Family violence is complex and each experience is difference. International evidence suggests the major cause is inequality between women and men – that is, the unequal distribution of power, resources and opportunities. Stereotypical ideas about the roles of women and men in society and the way they should behave, fosters an environment for violence against women to occur. In individual relationships, this inequality plays out in the belief that a man is entitled to exercise power and control over his partner and children.
Support of women and children who are in high risk of harm.
Identification of and support of women and children experiencing family violence as early as possible.
Population-based and community initiatives to educate and bring about social and cultural change.
Advocate that action is needed through legislation and policy change by governments and organisations.
Advocate for the rights of women and children to live in safety and without fear, using professional practice informed by feminist, human rights and social justice principles.
Safe steps is a state-wide Victorian not-for-profit service for women and children experiencing family violence.
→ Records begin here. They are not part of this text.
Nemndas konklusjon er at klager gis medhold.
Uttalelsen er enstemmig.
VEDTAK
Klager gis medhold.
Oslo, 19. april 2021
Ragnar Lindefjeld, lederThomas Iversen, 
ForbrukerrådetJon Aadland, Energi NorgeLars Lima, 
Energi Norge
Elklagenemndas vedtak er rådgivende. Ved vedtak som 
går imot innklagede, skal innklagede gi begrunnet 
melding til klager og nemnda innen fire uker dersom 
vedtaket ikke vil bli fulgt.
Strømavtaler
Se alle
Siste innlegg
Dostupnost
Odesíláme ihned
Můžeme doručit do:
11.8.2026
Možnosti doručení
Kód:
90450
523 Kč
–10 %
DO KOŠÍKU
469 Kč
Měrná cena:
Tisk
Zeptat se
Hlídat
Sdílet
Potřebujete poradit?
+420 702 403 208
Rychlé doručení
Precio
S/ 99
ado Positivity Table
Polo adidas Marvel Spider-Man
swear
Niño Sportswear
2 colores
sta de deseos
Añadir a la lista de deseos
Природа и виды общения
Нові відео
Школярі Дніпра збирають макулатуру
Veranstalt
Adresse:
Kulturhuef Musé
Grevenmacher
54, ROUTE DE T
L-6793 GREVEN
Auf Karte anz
Women experiencing family violence can call 24/7 and speak confidentially to another woman for information about family violence support services, legal rights and accommodation options.
Our Watch has been established to drive nationwide change in the culture, behaviour and power imbalances that lead to violence against women and their children. They provide national leadership to prevent all forms of violence against women.
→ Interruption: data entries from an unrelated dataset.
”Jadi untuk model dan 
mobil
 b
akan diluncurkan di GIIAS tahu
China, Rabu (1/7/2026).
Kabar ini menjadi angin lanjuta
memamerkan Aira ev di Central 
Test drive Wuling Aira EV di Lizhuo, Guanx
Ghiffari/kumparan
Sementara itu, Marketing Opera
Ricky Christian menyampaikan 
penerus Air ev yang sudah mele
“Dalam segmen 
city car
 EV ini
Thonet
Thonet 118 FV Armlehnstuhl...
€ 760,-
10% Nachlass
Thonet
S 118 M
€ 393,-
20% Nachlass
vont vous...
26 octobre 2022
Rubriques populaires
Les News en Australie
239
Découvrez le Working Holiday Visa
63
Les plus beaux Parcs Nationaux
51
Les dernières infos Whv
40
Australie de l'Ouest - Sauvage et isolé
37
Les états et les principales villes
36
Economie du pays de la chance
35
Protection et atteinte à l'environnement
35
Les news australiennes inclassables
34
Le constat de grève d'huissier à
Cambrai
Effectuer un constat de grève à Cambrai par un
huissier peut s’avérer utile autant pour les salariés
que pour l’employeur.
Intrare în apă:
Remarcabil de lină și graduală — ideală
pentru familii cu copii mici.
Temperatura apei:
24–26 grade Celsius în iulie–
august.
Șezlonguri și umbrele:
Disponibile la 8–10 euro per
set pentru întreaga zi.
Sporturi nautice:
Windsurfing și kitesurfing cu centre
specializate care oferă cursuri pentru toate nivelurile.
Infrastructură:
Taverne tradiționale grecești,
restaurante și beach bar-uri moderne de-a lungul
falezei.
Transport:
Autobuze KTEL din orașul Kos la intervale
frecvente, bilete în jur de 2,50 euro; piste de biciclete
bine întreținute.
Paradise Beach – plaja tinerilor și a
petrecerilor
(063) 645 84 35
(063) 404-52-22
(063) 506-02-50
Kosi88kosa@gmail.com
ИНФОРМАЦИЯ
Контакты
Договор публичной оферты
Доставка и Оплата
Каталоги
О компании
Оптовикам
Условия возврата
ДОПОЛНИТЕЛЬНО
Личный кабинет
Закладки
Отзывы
1800RESPECT is the national sexual assault, domestic and family violence counselling service. They provide a confidential service 24/7 for people experiencing family violence, their friends and family and workers and professional.
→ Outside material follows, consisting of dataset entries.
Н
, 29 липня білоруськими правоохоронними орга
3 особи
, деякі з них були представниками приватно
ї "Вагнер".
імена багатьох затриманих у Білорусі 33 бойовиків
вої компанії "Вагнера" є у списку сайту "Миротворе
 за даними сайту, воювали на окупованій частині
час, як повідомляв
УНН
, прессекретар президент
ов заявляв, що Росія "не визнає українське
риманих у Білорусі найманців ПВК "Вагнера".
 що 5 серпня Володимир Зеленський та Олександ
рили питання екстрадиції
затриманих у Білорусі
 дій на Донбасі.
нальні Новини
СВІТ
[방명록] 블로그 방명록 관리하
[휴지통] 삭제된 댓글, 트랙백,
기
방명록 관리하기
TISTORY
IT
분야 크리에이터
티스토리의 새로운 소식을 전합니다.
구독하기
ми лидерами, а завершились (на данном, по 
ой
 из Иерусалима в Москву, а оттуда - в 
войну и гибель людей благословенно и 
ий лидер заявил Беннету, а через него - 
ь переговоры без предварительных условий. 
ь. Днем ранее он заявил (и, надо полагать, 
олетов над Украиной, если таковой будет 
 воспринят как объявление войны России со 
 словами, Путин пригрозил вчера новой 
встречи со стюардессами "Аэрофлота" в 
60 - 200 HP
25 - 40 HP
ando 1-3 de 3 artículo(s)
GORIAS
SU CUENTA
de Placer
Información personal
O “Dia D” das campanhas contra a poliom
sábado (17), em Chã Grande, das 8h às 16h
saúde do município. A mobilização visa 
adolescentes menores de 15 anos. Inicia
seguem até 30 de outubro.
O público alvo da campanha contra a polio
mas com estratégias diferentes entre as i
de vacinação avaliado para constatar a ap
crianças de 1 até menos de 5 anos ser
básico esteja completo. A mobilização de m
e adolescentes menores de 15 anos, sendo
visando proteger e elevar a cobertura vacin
DV Vic and DVRCV have united to form Safe and Equal, combining over thirty years of experience in advocacy and innovation for change in the family violence sector. Connecting strength, capacity, and resources for greater impact, Safe and Equal is the peak body for Victoria’s specialist family violence services supporting victim survivors.
Kids Helpline is Australia’s only free, private and confidential 24/7 phone and online counselling service for young people aged between 5 and 25 years.
Lifeline is a national charity providing all Australians experiencing a personal crisis with access to 24 hour crisis support and suicide prevention services.
Beyondblue provides information and support to help everyone in Australia achieve their best possible mental health, whatever their age and wherever they live.